### [Document excerpt]
--- START ---

Workers Claim Company Is Putting Them In Danger
Updated On: Aug 24 2011 05:31:50 AM CDT
KPRC Local 2 investigates workers' claims that one of the country's largest corporations is putting its employees' lives on the line by restricting their access to air conditioning.
KPRC Local 2 first broke this story earlier this month when an AT&T technician said his employer wouldn't let him idle his company truck between jobs to cool down. AT&T denied the claim, but Local 2 investigator Amy Davis did some digging to get to the bottom of the safety issue.
Telecommunications giant AT&T has one of the largest fleets in the nation, and behind the wheel, a fleet of technicians who are becoming increasingly hot, frustrated and outspoken.
"I almost passed out from heat exhaustion," said Mike Ezzell.
AT&T veteran Ezzell, 31, called Local 2 when he saw our story in early August. A technician spoke with us anonymously, saying AT&T wouldn't let him turn on the air conditioning in his company truck. He mounted a thermometer in his AT&T van to show how hot it gets when the air conditioning is not on. In 10 minutes, the thermometer read 120 degrees. The technician said it's how AT&T expects him to work.

--- END ---

### [Exercise description]
Reproduce everything in the AT&T workers article from "Telecommunications giant AT&T" down to "said Mike Ezzell.", swapping "heat exhaustion" for "heatstroke".

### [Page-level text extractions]
--- START ---

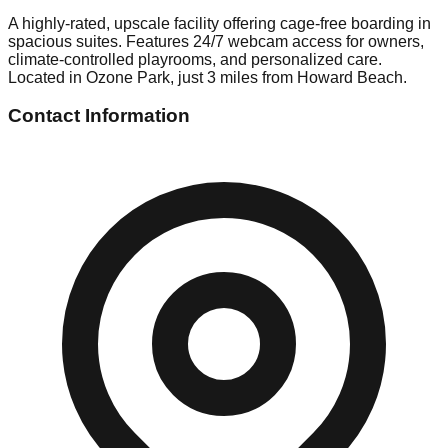
A highly-rated, upscale facility offering cage-free boarding in
spacious suites. Features 24/7 webcam access for owners,
climate-controlled playrooms, and personalized care.
Located in Ozone Park, just 3 miles from Howard Beach.
Contact Information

--- END ---

### [Written response]
Telecommunications giant AT&T has one of the largest fleets in the nation, and behind the wheel, a fleet of technicians who are becoming increasingly hot, frustrated and outspoken.
"I almost passed out from heatstroke," said Mike Ezzell.